Every year people wait with great anticipation for Memorial Day weekend, the unofficial start of the summer season.
Others count the days until Christmas or look forward to seeing the fireworks on Independence Day or watching the ball drop on New Year's Eve. However, for me, and perhaps oddly enough, I look forward to the inconsequential holiday of Groundhog Day. A holiday that arrives every year on Feb. 2 and which stands in the shadow of the romantic and heartwarming holiday of Valentine's Day. A holiday, which falls during a somewhat gloomy time of the year, when the nights are longer, and the days are colder.
I have no fond childhood memories of running off to see the groundhog emerge from his burrow. My family never gathered for groundhog diners, nor did my mom bake special groundhog cookies. What kind of a real holiday is it anyway; we don't even get a day off from work or school? The notion that a bunch of people would stand outside in the cold during the early morning hours to watch a groundhog predict the weather seems a little bizarre if not ludicrous. If intelligent and well-trained meteorologists struggle with predicting something as uncertain as the weather, what makes us think that a giant squirrel can do better?
Therefore, it's no surprise that my fondness for the holiday isn't a consequence of the tongue and cheek prognostication that occurs each year in Punxsutawney, Pennsylvania. No, my affection for the holiday is purely a consequence of the 1993 movie, which bears the same name. Each year, my kids knew when it was Groundhog Day... again, because their slightly strange father would be popping popcorn and loading the DVD player with the same well-worn copy of the movie Groundhog Day. Certainly, the entire family enjoyed the movie's delightful and comedic storyline of the self-centered and unhappy weatherman Phil Connors reliving the same day -- Groundhog Day -- over and over again.
The movie Groundhog Day poignantly expresses life's important truisms in the vein of the great holiday movie classics such as It's a Wonderful Life. Common themes like the value of giving to others, appreciating the people around us, and enjoying the beautiful things in life are brilliantly meshed within the humor of a groundhog at the wheel of a truck being chased by police. However, what makes this movie special is not just the expression of these universally drawn upon topics that have been covered innumerable times in countless movies. What makes Groundhog Day unique is how it subtly depicts a topic so rarely covered in most films.

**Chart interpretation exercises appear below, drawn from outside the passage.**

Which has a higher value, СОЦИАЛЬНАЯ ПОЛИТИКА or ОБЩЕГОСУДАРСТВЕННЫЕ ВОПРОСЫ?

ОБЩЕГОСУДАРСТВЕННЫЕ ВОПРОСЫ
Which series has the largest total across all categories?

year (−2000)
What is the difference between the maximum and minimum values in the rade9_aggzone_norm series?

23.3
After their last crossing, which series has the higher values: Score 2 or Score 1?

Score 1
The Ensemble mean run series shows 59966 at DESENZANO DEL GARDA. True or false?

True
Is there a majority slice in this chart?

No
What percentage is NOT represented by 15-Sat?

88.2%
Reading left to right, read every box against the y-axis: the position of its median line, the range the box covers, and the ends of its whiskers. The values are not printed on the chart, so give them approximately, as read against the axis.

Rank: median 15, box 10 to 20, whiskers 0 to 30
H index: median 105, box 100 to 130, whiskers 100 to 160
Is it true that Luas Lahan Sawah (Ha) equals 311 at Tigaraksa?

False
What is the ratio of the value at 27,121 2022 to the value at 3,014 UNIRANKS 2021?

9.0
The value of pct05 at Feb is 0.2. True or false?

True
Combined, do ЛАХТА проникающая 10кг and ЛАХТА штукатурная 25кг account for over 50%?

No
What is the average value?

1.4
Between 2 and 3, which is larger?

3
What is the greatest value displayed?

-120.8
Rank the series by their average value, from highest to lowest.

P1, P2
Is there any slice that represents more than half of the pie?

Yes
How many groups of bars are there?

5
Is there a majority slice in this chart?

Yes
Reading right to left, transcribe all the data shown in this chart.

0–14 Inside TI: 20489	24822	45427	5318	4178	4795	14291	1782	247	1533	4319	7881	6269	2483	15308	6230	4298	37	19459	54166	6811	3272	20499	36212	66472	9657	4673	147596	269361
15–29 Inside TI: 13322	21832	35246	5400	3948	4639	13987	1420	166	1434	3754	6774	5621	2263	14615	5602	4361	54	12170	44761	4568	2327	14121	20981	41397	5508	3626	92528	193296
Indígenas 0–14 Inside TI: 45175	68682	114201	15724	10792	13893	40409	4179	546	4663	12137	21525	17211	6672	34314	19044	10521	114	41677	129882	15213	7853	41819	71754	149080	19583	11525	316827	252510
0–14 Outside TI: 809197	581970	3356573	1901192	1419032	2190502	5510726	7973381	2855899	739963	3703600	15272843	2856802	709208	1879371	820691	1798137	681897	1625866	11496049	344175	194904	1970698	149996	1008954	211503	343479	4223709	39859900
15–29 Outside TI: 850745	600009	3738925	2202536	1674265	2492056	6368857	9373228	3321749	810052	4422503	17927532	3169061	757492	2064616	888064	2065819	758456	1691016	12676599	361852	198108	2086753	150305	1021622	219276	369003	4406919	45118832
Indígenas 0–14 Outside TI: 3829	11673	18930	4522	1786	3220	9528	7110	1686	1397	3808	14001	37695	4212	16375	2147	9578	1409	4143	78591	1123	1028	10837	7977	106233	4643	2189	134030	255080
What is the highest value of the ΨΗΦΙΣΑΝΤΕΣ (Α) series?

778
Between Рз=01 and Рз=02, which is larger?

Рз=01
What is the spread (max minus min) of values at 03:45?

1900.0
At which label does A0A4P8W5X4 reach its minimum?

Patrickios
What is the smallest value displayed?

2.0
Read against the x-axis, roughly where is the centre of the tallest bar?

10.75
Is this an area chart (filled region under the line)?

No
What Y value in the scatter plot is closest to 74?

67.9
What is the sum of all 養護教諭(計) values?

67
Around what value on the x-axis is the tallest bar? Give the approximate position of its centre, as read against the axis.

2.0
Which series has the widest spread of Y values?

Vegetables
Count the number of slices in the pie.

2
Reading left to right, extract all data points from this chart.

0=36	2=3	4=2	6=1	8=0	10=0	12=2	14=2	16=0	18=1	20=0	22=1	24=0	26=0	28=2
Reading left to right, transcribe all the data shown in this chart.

Groundhog Day portrays eloquently the message that it is only when we live in the present moment that we can truly be at peace. Throughout the movie, Phil plans and plots in order to make the one day that he is reliving perfect. He tries in vain to woo the girl, to find happiness in wealth, and to thwart death but to no avail. For it is only when Phil lets go of his need to make life perfect and embraces the present moment for what it is that he is freed from his nightmare and begins to live a new day. Almost inconspicuously and without fanfare, Phil states, "Whatever happens tomorrow, or for the rest of my life, I'm happy now..." A line that breaks him from the chains of living the same day over and over. In our fast-paced technology-driven world of instant communication, it is more important than ever for us to remember to be present and enjoy the only moment that ever exists -- the present moment. Let us all take this moment during this season of cold weather when New Year's resolutions have faded and the memories of the holiday spirit are perhaps forgotten to find a renewed determination to begin to appreciate and enjoy the present moment. I invite you all to sit down with my family and me and with a bowl of popcorn to enjoy and savor my favorite holiday movie, Groundhog Day... again.